How do you test for heteroskedasticity?
Breusch-Pagan test.
What is the formula for the Breusch- Pagan chi-square test?
BP chi-square test = n x Rsquared of residuals.
This is the Rsquared from a second regression of the squared residuals from the first regression on the independent variables.
How do you correct for heteroskedasticity?
Either use White-corrected standard errors or use generalised least squares.
How do you test for serial correlation?
Durbin Watson statistic. If DW < d1 error terms are positively serially correlated. If d1< DW < du the test in inconclusive. If DW > du there is no evidence that error terms are positively correlated.

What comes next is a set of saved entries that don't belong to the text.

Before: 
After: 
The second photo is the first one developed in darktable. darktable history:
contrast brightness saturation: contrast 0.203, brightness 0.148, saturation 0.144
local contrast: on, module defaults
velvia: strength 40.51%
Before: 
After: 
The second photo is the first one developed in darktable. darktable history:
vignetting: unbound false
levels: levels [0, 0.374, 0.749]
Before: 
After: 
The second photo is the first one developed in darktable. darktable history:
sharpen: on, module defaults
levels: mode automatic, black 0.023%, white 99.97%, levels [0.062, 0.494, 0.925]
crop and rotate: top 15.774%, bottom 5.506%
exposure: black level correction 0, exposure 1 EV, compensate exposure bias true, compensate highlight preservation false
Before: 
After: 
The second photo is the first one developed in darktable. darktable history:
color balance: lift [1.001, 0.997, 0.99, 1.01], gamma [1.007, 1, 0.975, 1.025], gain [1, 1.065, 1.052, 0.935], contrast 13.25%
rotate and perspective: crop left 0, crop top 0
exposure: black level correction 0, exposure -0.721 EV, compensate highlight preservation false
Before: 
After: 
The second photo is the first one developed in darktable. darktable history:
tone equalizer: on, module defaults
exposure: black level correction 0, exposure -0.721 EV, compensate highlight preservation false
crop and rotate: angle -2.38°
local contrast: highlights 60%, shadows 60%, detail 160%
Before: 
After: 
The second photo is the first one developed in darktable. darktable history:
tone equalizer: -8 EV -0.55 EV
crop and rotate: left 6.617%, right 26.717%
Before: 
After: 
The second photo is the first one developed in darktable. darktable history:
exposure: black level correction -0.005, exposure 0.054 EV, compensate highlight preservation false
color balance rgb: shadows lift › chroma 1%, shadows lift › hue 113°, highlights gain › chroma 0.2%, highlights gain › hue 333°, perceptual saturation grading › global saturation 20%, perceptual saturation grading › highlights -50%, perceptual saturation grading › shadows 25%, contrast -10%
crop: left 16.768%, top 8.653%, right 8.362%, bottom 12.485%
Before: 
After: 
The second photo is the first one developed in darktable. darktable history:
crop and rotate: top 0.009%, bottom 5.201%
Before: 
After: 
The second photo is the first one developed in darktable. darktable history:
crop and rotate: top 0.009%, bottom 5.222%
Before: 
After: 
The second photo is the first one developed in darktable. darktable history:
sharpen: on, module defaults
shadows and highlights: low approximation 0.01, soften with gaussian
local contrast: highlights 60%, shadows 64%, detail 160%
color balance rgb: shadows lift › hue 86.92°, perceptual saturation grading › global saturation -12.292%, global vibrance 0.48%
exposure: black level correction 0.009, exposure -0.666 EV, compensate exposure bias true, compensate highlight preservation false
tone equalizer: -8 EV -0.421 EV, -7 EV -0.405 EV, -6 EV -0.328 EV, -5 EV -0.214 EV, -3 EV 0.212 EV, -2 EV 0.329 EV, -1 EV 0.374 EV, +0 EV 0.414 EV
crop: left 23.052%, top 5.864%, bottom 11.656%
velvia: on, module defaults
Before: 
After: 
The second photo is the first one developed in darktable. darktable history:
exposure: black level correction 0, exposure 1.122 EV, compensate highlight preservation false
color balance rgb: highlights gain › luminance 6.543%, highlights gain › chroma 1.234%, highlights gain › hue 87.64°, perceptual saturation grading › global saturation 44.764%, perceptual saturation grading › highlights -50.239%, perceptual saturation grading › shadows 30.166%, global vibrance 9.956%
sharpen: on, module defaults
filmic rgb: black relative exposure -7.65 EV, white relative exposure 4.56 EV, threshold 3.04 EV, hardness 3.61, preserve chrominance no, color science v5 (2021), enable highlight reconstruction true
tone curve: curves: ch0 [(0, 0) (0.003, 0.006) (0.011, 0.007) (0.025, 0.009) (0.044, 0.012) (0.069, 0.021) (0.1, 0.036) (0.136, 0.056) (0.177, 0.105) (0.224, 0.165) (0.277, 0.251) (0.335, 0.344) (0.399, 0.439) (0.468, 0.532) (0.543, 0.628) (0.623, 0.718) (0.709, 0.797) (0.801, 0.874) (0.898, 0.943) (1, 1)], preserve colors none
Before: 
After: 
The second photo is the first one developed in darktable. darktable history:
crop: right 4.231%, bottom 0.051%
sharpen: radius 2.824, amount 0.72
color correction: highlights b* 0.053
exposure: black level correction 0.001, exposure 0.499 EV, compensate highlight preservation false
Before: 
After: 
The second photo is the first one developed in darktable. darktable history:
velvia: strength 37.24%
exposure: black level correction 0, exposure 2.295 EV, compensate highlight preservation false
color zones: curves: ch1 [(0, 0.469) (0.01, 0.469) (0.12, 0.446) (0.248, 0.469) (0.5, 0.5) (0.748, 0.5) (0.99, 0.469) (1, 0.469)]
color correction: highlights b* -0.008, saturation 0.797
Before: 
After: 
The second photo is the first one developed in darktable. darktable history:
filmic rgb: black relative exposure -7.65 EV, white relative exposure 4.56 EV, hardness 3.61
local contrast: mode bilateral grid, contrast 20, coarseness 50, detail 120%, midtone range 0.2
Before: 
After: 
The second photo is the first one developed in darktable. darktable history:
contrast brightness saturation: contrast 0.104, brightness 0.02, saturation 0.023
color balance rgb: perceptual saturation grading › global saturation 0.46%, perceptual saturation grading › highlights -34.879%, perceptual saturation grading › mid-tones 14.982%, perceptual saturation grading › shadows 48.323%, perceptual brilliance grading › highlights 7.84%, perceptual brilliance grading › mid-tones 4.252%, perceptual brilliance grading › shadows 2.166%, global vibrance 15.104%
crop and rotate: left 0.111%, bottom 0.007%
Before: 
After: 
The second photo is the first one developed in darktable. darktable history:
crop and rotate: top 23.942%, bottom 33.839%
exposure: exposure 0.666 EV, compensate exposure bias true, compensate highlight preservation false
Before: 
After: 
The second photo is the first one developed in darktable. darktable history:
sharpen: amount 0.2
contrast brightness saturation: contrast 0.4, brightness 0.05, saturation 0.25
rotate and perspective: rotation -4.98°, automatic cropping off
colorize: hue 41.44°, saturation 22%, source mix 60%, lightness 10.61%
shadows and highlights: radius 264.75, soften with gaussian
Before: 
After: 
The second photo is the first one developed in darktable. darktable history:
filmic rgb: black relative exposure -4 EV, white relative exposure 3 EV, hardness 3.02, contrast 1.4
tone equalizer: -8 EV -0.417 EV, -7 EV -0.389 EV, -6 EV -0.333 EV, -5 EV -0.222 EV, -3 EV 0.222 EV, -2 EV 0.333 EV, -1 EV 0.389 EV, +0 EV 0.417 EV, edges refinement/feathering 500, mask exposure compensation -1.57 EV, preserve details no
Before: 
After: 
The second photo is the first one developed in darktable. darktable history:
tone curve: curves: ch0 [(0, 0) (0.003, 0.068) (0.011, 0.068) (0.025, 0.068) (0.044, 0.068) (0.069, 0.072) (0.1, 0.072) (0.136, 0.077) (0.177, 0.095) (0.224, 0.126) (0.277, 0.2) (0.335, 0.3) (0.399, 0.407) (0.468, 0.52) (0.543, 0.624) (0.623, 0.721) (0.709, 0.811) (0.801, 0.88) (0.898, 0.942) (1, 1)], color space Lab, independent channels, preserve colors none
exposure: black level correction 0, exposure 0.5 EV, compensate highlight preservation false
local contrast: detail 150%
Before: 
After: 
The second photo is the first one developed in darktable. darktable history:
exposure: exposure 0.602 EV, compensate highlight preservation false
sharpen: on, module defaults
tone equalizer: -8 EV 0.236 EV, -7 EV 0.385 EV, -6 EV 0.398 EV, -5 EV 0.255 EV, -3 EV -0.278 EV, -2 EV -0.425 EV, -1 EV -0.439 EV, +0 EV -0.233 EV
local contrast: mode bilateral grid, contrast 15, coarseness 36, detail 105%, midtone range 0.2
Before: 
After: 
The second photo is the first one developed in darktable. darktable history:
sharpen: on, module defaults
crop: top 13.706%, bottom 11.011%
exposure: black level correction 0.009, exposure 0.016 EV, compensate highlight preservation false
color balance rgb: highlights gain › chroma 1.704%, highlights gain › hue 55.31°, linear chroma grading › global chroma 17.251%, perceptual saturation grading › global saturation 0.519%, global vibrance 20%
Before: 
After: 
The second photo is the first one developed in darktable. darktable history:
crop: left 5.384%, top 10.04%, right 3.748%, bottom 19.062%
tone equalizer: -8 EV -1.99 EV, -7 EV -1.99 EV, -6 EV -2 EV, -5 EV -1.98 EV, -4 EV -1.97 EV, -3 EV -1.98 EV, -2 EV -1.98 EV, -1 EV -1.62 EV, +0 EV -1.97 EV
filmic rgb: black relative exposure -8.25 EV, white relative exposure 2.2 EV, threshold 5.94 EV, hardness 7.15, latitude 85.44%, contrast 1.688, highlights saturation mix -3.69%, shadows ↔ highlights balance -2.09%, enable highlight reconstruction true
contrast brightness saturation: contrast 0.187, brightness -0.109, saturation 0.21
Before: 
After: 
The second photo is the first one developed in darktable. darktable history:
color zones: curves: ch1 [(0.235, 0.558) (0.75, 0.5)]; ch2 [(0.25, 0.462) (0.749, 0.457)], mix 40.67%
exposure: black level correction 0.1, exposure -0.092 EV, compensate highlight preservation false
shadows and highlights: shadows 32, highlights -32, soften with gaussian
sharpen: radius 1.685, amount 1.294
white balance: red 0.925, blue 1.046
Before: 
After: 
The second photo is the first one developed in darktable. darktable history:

How do you correct for serial correlation?
Use Hansen method to adjust the coefficient standard errors.
Or improve specification of the model.
What is multicollinearity?
When two or more independent variables in a multiple regression are highly correlated with each other
When the t-test indicates that none of the individual coefficients are significantly different from zero, F-test is statistically significant and the Rsquared is high what regression problem does this potentially indicate?
Multicollinearity
What distribution is a probit model based on?
And what distribution is a logit model based on?
What models are these used for?
Probit - normal distribution
Logit - logistic distribution
Used for qualitative dependent variable models. Results in estimates of the probability that the event occurs.